─── Girdi ───

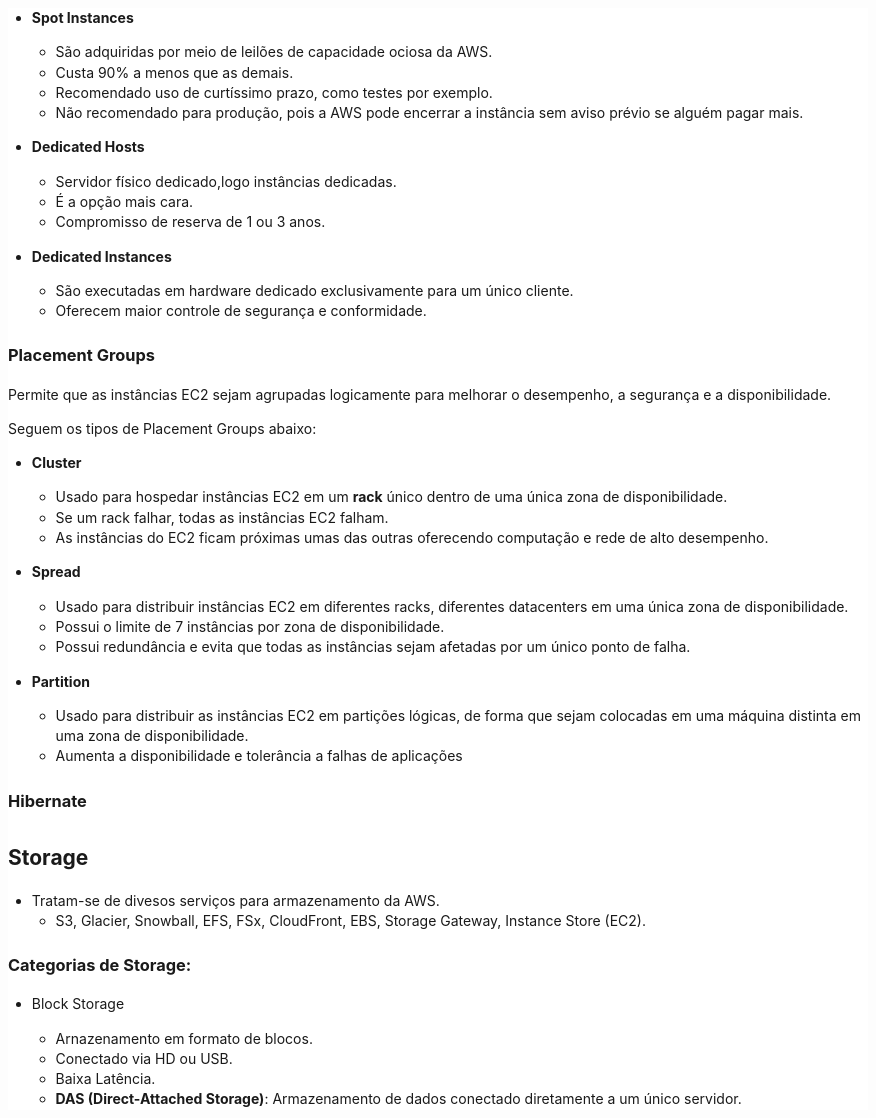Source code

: - **Spot Instances**
  - São adquiridas por meio de leilões de capacidade ociosa da AWS.
  - Custa 90% a menos que as demais.
  - Recomendado uso de curtíssimo prazo, como testes por exemplo.
  - Não recomendado para produção, pois a AWS pode encerrar a instância sem aviso prévio se alguém pagar mais.

- **Dedicated Hosts**
  - Servidor físico dedicado,logo instâncias dedicadas.
  - É a opção mais cara.
  - Compromisso de reserva de 1 ou 3 anos.

- **Dedicated Instances**
  - São executadas em hardware dedicado exclusivamente para um único cliente.
  - Oferecem maior controle de segurança e conformidade.

    
### Placement Groups

Permite que as instâncias EC2 sejam agrupadas logicamente para melhorar o desempenho, a segurança e a disponibilidade.

Seguem os tipos de Placement Groups abaixo:

- **Cluster**
  - Usado para hospedar instâncias EC2 em um **rack** único dentro de uma única zona de disponibilidade.
  - Se um rack falhar, todas as instâncias EC2 falham.
  - As instâncias do EC2 ficam próximas umas das outras oferecendo computação e rede de alto desempenho.

- **Spread**
  - Usado para distribuir instâncias EC2 em diferentes racks, diferentes datacenters em uma única zona de disponibilidade.
  - Possui o limite de 7 instâncias por zona de disponibilidade.
  - Possui redundância e evita que todas as instâncias sejam afetadas por um único ponto de falha.

- **Partition**
  - Usado para distribuir as instâncias EC2 em partições lógicas, de forma que sejam colocadas em uma máquina distinta em uma zona de disponibilidade. 
  - Aumenta a disponibilidade e tolerância a falhas de aplicações

### Hibernate

## Storage

- Tratam-se de divesos serviços para armazenamento da AWS.
  - S3, Glacier, Snowball, EFS, FSx, CloudFront, EBS, Storage Gateway, Instance Store (EC2).

### Categorias de Storage:

- Block Storage

  - Arnazenamento em formato de blocos.
  - Conectado via HD ou USB.
  - Baixa Latência.
  - **DAS (Direct-Attached Storage)**: Armazenamento de dados conectado diretamente a um único servidor.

───

Görev ▸
Lütfen yukarıdaki kayıtların satırlarını, boş satırları atlayarak numaralı bir listeye dönüştürün. Resimler yanıtta yer almasın.

Yanıt ▸
1. Source code
2. : - **Spot Instances**
3.   - São adquiridas por meio de leilões de capacidade ociosa da AWS.
4.   - Custa 90% a menos que as demais.
5.   - Recomendado uso de curtíssimo prazo, como testes por exemplo.
6.   - Não recomendado para produção, pois a AWS pode encerrar a instância sem aviso prévio se alguém pagar mais.
7. - **Dedicated Hosts**
8.   - Servidor físico dedicado,logo instâncias dedicadas.
9.   - É a opção mais cara.
10.   - Compromisso de reserva de 1 ou 3 anos.
11. - **Dedicated Instances**
12.   - São executadas em hardware dedicado exclusivamente para um único cliente.
13.   - Oferecem maior controle de segurança e conformidade.
14. ### Placement Groups
15. Permite que as instâncias EC2 sejam agrupadas logicamente para melhorar o desempenho, a segurança e a disponibilidade.
16. Seguem os tipos de Placement Groups abaixo:
17. - **Cluster**
18.   - Usado para hospedar instâncias EC2 em um **rack** único dentro de uma única zona de disponibilidade.
19.   - Se um rack falhar, todas as instâncias EC2 falham.
20.   - As instâncias do EC2 ficam próximas umas das outras oferecendo computação e rede de alto desempenho.
21. - **Spread**
22.   - Usado para distribuir instâncias EC2 em diferentes racks, diferentes datacenters em uma única zona de disponibilidade.
23.   - Possui o limite de 7 instâncias por zona de disponibilidade.
24.   - Possui redundância e evita que todas as instâncias sejam afetadas por um único ponto de falha.
25. - **Partition**
26.   - Usado para distribuir as instâncias EC2 em partições lógicas, de forma que sejam colocadas em uma máquina distinta em uma zona de disponibilidade. 
27.   - Aumenta a disponibilidade e tolerância a falhas de aplicações
28. ### Hibernate
29. ## Storage
30. - Tratam-se de divesos serviços para armazenamento da AWS.
31.   - S3, Glacier, Snowball, EFS, FSx, CloudFront, EBS, Storage Gateway, Instance Store (EC2).
32. ### Categorias de Storage:
33. - Block Storage
34.   - Arnazenamento em formato de blocos.
35.   - Conectado via HD ou USB.
36.   - Baixa Latência.
37.   - **DAS (Direct-Attached Storage)**: Armazenamento de dados conectado diretamente a um único servidor.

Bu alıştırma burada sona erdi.